Apple will replace Siri with ‘Siri AI’ in Apple Intelligence to deliver web-sourced, chatbot-style answers and device-aware responses when it launches later this year.

Apple announced at its Worldwide Developers Conference that it will rename Siri to Siri AI and integrate the assistant with its Apple Intelligence platform. The company said the new assistant will begin rolling out to users later this year.

Siri AI will combine answers pulled from the internet with personal device context such as calendar entries, messages and device settings. Apple described the assistant as “profoundly more intelligent, knowledgeable, and capable” than the current Siri and said it will handle broader queries as well as routine phone-specific tasks.

Craig Federighi, Apple’s senior vice president for software engineering, described the company’s approach to AI as measured, warning that some companies are “racing forward” without clear regard for users. He framed Apple’s work as prioritising gradual, privacy-conscious integration across products.

Apple confirmed it used external models, including work involving Google’s Gemini, to accelerate parts of development. The company maintains it controls pre-training, fine-tuning and reinforcement learning stages and applies a privacy layer to how data is handled.

Ben Wood, chief analyst at CCS Insight, said the announcements answered some questions about Apple’s AI direction and highlighted the company’s ability to integrate new features across hardware, software and services. He added Apple is positioning privacy as a differentiator as it develops its models.
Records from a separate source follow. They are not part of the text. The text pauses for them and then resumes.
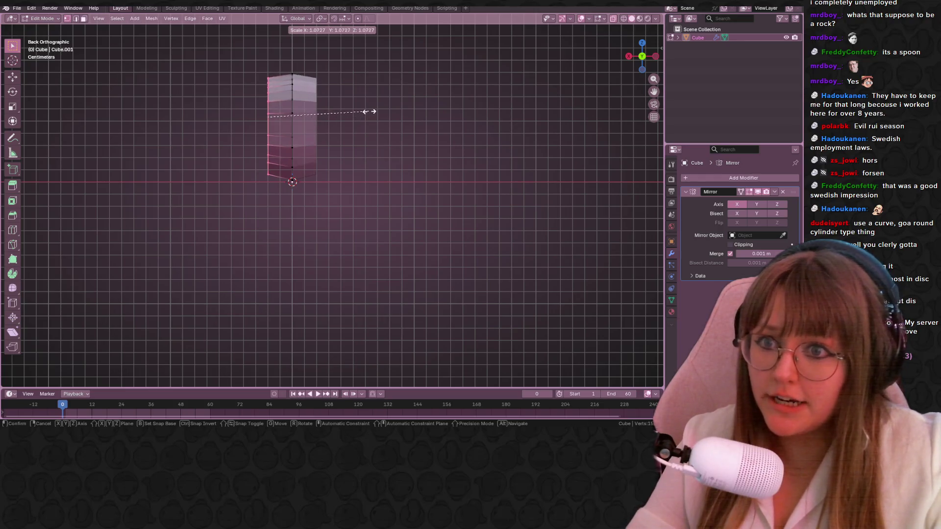
{"action": "left_click", "coordinate": [371, 110]}
{"action": "scroll", "coordinate": [282, 100], "scroll_direction": "up", "scroll_amount": 2}
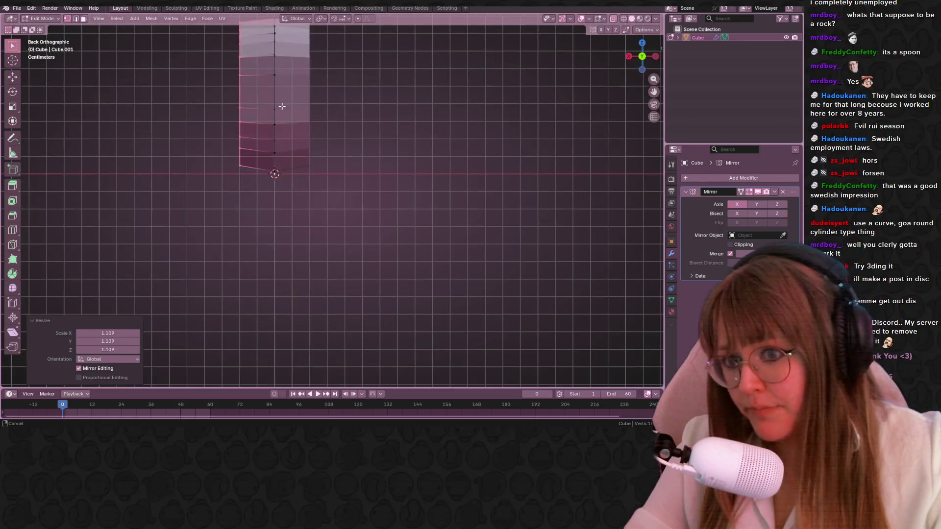
Lower the selected vertices roughly 3 mm, then select a single outline vertex
{"action": "middle_click_drag", "start_coordinate": [282, 100], "coordinate": [338, 150], "text": "shift"}
{"action": "scroll", "coordinate": [339, 150], "scroll_direction": "up", "scroll_amount": 2}
{"action": "scroll", "coordinate": [311, 122], "scroll_direction": "up", "scroll_amount": 1}
{"action": "key", "text": "g"}
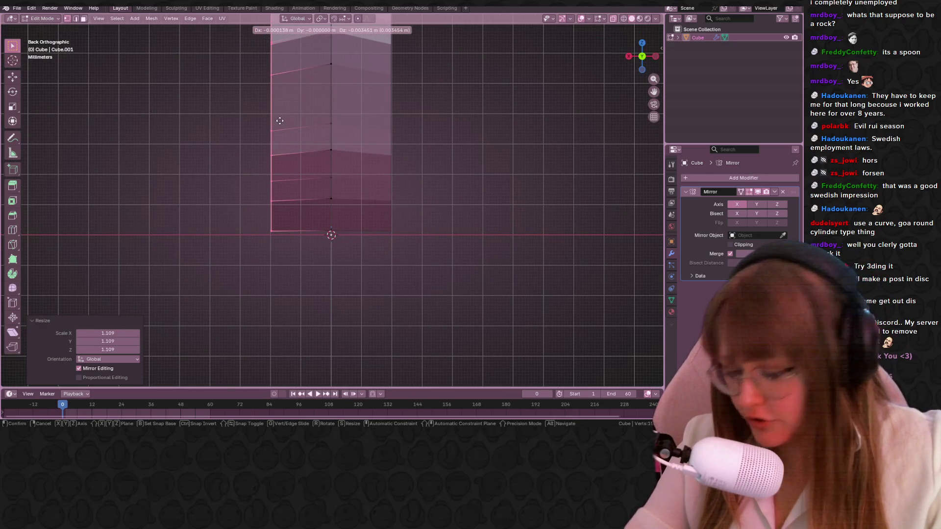
{"action": "left_click", "coordinate": [283, 120]}
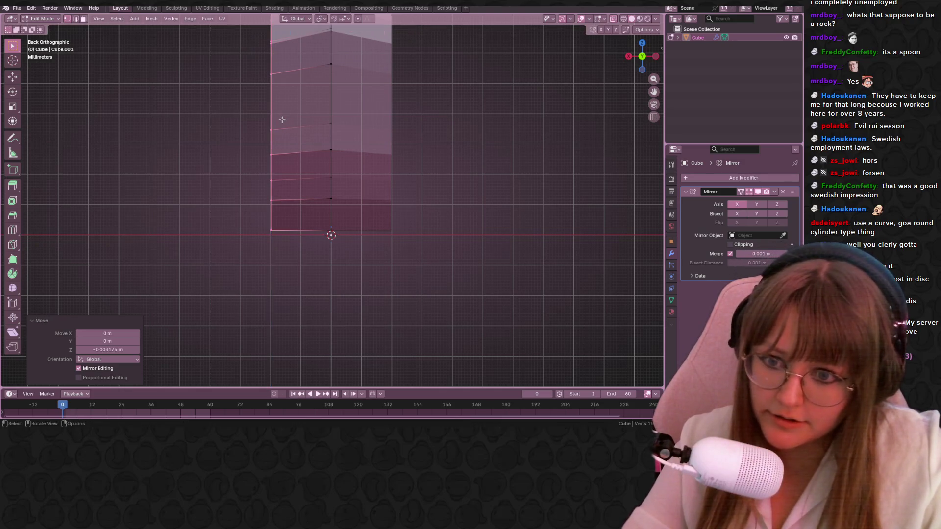
{"action": "scroll", "coordinate": [287, 117], "scroll_direction": "down", "scroll_amount": 3}
{"action": "mouse_move", "coordinate": [288, 117]}
{"action": "middle_mouse_down"}
{"action": "mouse_move", "coordinate": [285, 254]}
{"action": "mouse_move", "coordinate": [320, 172]}
{"action": "mouse_move", "coordinate": [300, 193]}
{"action": "middle_mouse_up"}
{"action": "left_click", "coordinate": [321, 173]}
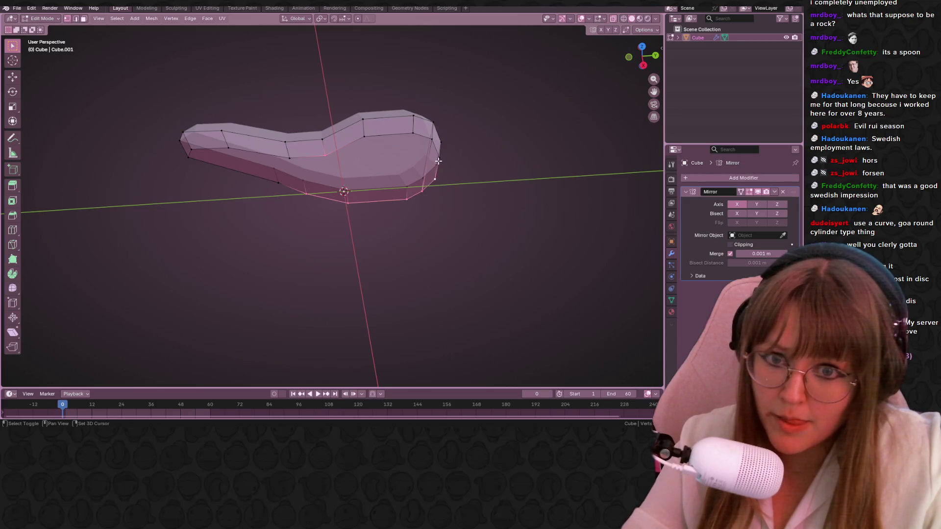
Extrude the rounded-end face outward about 2.5 cm and return to a front-facing view
{"action": "middle_click_drag", "start_coordinate": [366, 221], "coordinate": [426, 192]}
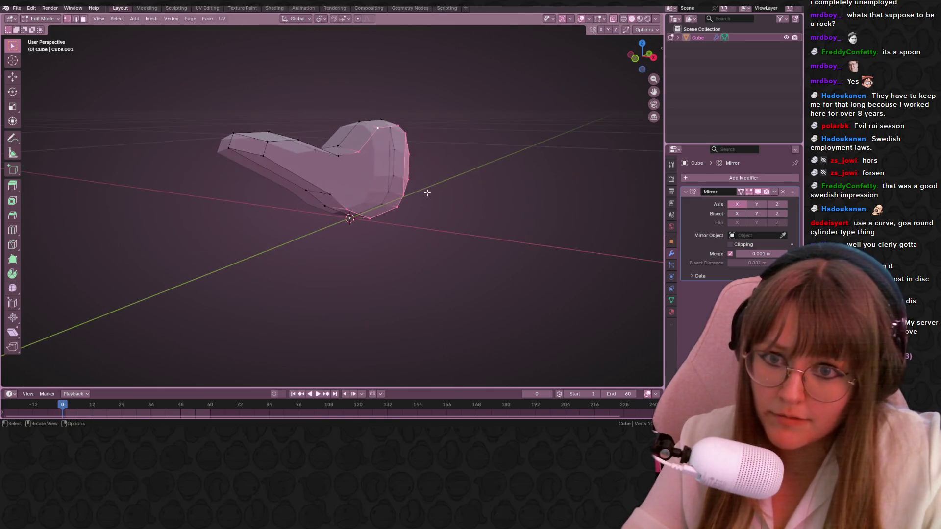
{"action": "key", "text": "e"}
{"action": "left_click", "coordinate": [450, 190]}
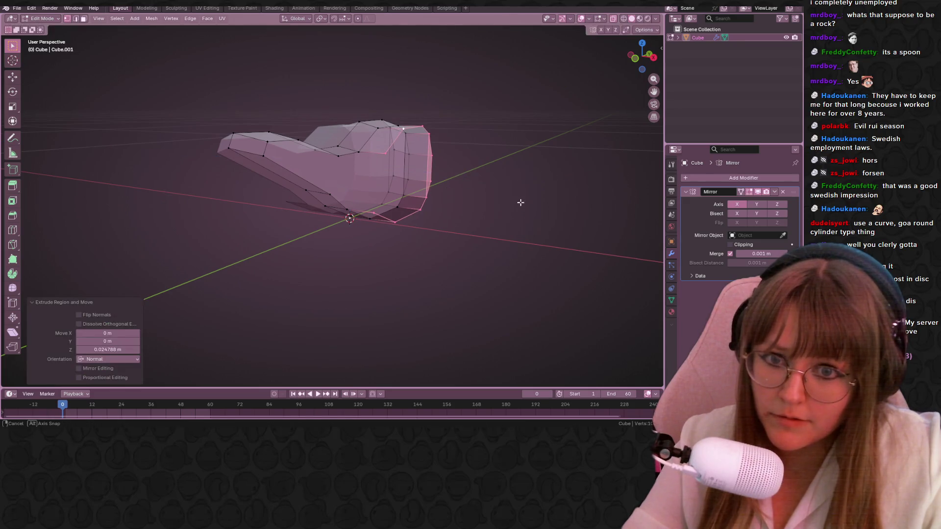
{"action": "mouse_move", "coordinate": [520, 204]}
{"action": "middle_mouse_down"}
{"action": "mouse_move", "coordinate": [547, 190]}
{"action": "mouse_move", "coordinate": [468, 186]}
{"action": "mouse_move", "coordinate": [472, 94]}
{"action": "mouse_move", "coordinate": [375, 147]}
{"action": "middle_mouse_up"}
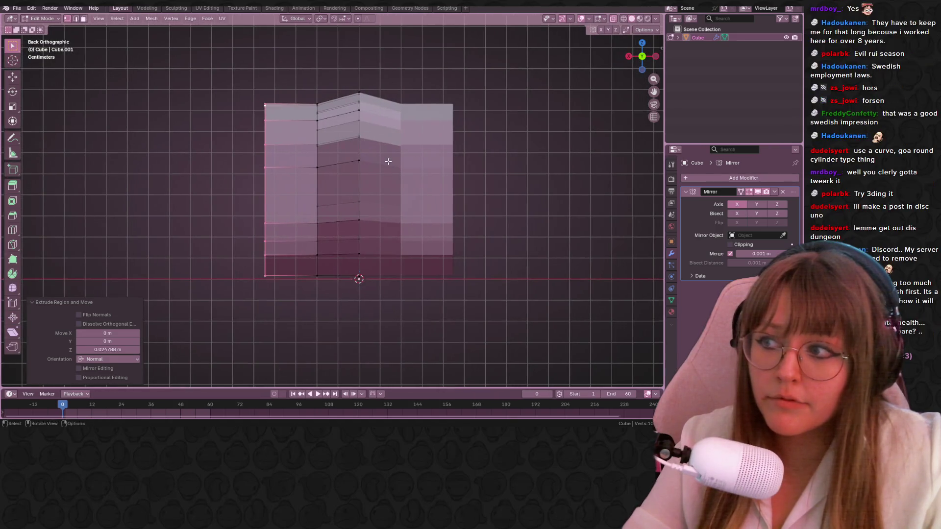
Taper the extruded side to about 0.745 and move the left-side vertices inward
{"action": "key", "text": "s"}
Dipanjan Chatterjee, a Forrester vice president and principal analyst, said Apple will emphasise outcomes such as usefulness, simplicity and trust rather than technical details. He warned that delays in previous AI rollouts have reduced customer patience and that another high-profile delay could erode that tolerance.

Analysts noted practical tests ahead for Apple: delivering reliable, large-scale AI responses while preserving privacy and maintaining performance across millions of devices. Industry observers will monitor the timing of the rollout, how web-sourced answers are balanced with personal data protections, and whether the experience persuades users who have adopted rival AI services.